== Was gefragt ist ==
Wie viel Geld erhielt Gröflin laut dem Porträt über Alexander Gröflin von der baselstädtischen Entwicklungshilfe, das unter anderem in die neue Dorfschule in Mbengue floss?

== Auszug der Seite ==

Der Abstieg eines SVP-Shootingstars

Alexander Gröflin war auf bestem Weg, eine grosse Politkarriere in der Basler SVP hinzulegen. Dann lernte er die Welt ausserhalb des Parlaments kennen. Das Porträt eines Eigensinnigen.

«Ich bin kein Parteisoldat» – SVP-Grossrat Alexander Gröflin hat sich mit seiner Partei angelegt – und bezahlt den Preis dafür.

(Bild: Alexander Preobrajenski)

Alexander Gröflin war auf bestem Weg, eine grosse Politkarriere in der Basler SVP hinzulegen. Dann lernte er die Welt ausserhalb des Parlaments kennen. Das Porträt eines Eigensinnigen.

2008 war Alexander Gröflins Welt eine einfache. Überzeugt trat er ans Rednerpult des Grossen Rats und verlangte, die Basler Regierung solle ihre Entwicklungshilfe zurückstutzen: «Diese Gelder versinken in korrupten Regimes.»

Im Februar dieses Jahres steht Gröflin auf der rostbraunen Erde Kameruns. Er wischt sich den Schweiss von der Stirn und mustert zufrieden den Ziegelbau vor ihm, die neue Dorfschule in Mbengue. Gebaut unter anderem mit 30’000 Franken, die Gröflin von der baselstädtischen Entwicklungshilfe erhalten hat. Die Welt des einstigen Shootingstars der Basler SVP hat sich verändert.

== Datenteil ==
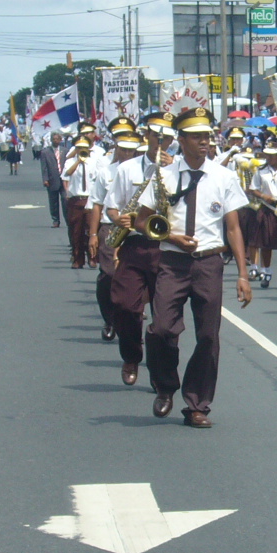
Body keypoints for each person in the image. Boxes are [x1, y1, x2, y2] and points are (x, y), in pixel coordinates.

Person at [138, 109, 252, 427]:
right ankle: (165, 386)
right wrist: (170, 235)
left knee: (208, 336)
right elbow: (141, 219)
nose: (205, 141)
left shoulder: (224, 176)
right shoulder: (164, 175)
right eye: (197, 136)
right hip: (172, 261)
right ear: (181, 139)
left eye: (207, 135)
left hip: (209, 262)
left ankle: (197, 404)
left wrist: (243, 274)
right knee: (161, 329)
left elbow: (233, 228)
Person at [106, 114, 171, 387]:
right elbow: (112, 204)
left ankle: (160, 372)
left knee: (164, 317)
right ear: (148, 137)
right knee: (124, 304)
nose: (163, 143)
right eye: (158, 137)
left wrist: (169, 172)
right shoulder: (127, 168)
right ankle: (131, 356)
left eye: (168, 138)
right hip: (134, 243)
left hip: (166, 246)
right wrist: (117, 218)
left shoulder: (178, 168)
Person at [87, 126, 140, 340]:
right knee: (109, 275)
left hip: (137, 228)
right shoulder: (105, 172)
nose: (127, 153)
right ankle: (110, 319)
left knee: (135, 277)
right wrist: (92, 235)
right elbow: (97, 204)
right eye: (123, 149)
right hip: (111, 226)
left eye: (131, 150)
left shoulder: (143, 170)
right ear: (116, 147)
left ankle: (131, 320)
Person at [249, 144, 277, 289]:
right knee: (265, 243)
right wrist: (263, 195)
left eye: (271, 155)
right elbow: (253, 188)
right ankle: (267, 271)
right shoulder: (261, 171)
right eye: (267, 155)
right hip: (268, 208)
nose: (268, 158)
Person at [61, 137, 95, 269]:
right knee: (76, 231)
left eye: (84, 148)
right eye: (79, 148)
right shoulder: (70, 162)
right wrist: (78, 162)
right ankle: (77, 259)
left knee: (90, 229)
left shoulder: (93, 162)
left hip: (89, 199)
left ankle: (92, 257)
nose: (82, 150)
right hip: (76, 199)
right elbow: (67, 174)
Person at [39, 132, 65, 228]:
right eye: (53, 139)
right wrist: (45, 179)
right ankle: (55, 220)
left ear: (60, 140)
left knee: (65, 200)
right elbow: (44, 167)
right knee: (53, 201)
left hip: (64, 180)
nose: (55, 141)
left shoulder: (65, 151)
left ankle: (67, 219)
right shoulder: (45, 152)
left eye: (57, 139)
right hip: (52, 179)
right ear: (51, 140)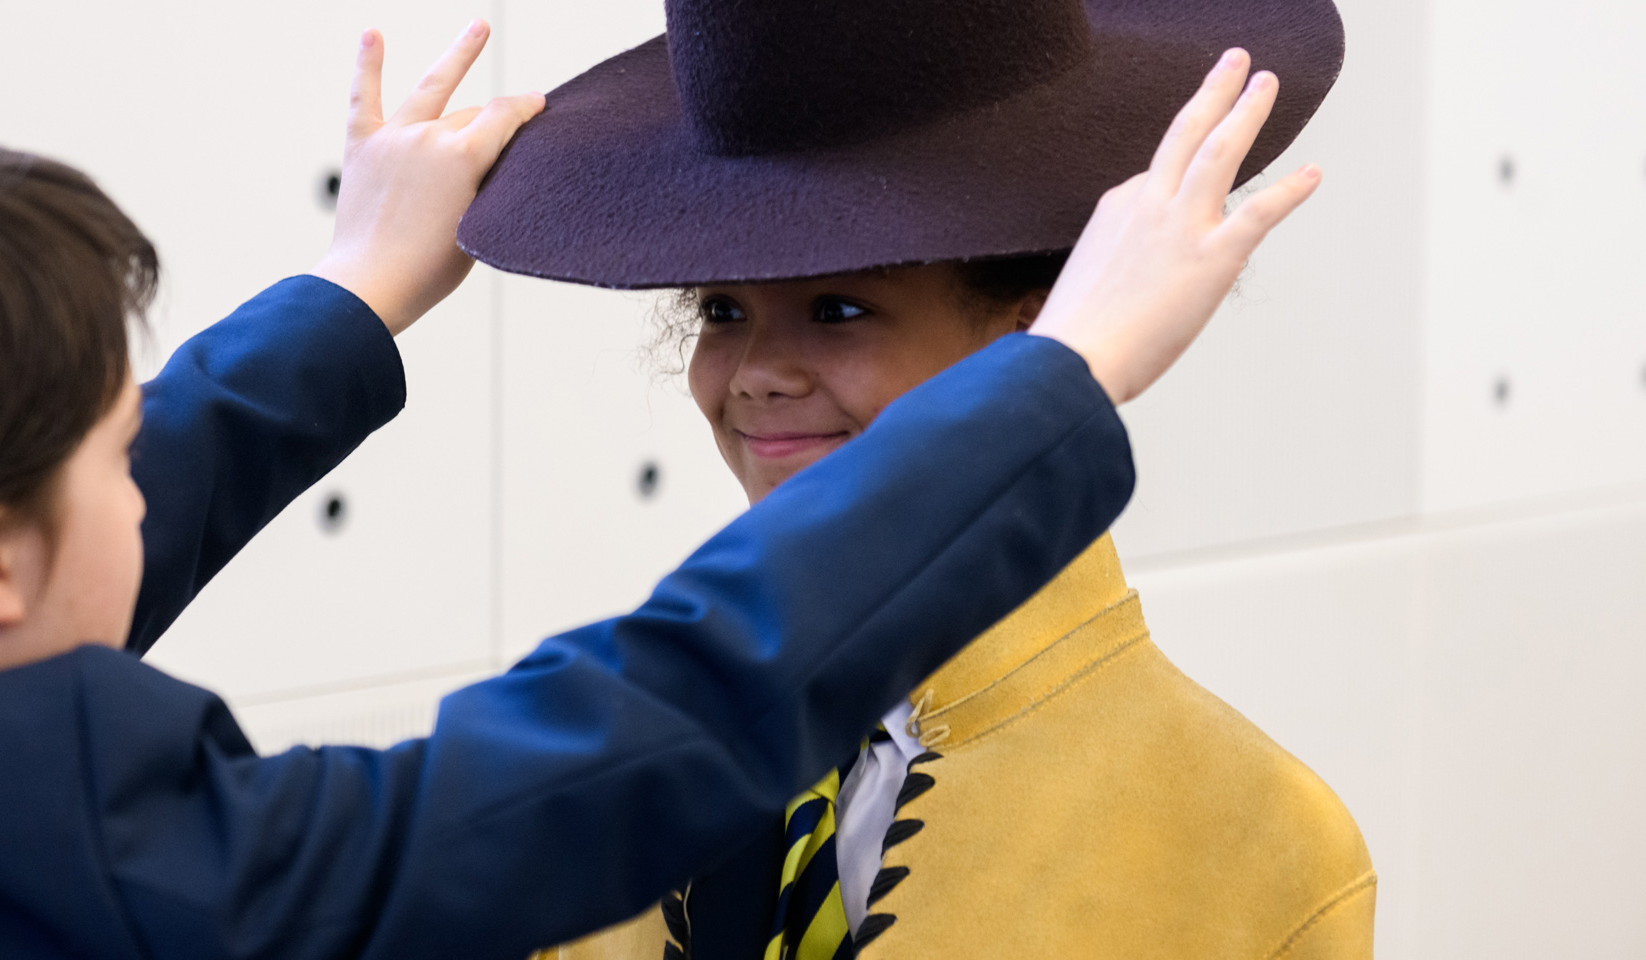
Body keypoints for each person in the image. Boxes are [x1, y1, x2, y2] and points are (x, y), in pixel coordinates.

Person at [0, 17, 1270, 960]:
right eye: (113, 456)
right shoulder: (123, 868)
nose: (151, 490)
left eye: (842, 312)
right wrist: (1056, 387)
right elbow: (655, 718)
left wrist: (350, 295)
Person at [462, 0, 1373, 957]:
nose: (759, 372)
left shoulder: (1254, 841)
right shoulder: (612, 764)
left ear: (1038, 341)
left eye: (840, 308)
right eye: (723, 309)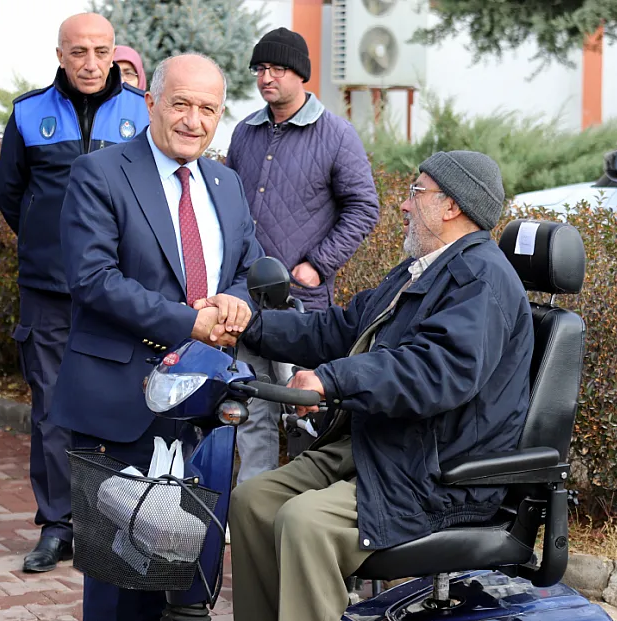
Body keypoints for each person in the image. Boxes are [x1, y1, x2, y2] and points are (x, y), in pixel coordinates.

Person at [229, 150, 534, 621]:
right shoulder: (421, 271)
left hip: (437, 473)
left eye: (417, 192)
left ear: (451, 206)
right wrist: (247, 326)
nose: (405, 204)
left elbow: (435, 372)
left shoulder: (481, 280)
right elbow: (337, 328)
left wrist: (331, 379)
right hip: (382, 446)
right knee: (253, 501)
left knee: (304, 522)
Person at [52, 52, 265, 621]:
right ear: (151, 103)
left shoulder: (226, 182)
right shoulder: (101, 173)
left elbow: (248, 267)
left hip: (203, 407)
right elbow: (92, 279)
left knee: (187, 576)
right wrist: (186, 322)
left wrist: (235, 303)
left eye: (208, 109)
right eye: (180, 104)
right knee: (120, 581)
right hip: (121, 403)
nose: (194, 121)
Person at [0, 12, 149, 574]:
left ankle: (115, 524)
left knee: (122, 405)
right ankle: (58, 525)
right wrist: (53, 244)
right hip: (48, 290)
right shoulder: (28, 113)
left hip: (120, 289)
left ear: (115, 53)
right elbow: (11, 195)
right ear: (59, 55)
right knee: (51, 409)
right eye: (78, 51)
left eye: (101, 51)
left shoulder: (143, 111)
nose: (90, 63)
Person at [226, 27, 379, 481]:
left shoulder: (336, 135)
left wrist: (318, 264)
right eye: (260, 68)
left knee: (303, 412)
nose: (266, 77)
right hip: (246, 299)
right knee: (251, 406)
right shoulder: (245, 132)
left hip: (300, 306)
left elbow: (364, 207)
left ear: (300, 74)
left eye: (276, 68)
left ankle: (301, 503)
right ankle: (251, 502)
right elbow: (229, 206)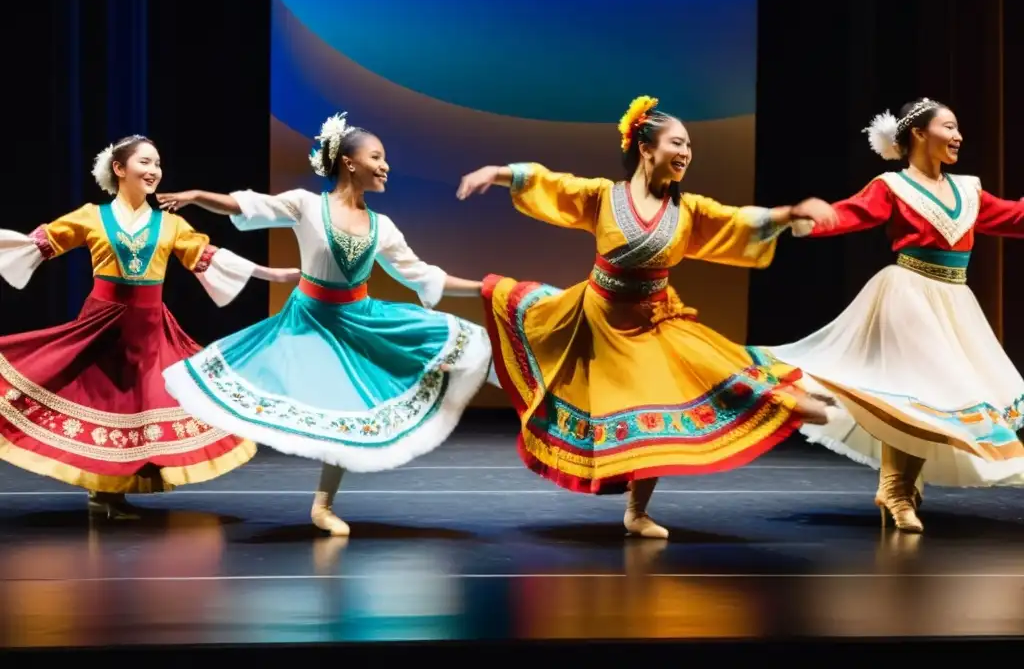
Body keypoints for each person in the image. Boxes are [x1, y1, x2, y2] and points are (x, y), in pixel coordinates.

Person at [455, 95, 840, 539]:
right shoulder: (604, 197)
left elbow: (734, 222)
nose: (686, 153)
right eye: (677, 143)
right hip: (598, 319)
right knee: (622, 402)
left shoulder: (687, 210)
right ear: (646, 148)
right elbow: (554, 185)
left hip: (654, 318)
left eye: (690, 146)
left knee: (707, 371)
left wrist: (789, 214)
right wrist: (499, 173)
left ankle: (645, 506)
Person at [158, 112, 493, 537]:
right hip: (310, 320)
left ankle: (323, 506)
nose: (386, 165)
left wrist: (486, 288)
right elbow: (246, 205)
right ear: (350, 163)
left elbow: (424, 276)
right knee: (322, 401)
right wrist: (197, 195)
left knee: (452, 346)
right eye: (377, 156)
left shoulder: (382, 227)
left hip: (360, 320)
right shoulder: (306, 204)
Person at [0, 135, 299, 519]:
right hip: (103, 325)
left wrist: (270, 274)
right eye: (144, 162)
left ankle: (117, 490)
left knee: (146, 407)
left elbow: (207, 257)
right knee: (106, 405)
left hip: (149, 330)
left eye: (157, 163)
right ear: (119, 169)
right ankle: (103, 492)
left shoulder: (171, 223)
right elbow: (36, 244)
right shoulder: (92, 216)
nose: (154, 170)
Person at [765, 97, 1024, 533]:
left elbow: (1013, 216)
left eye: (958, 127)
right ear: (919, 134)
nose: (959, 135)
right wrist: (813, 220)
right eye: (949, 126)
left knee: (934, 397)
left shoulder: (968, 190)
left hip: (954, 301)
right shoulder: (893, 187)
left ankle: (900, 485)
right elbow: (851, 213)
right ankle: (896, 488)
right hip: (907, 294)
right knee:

== Antwort zur Aufgabe ==
30’000 Franken.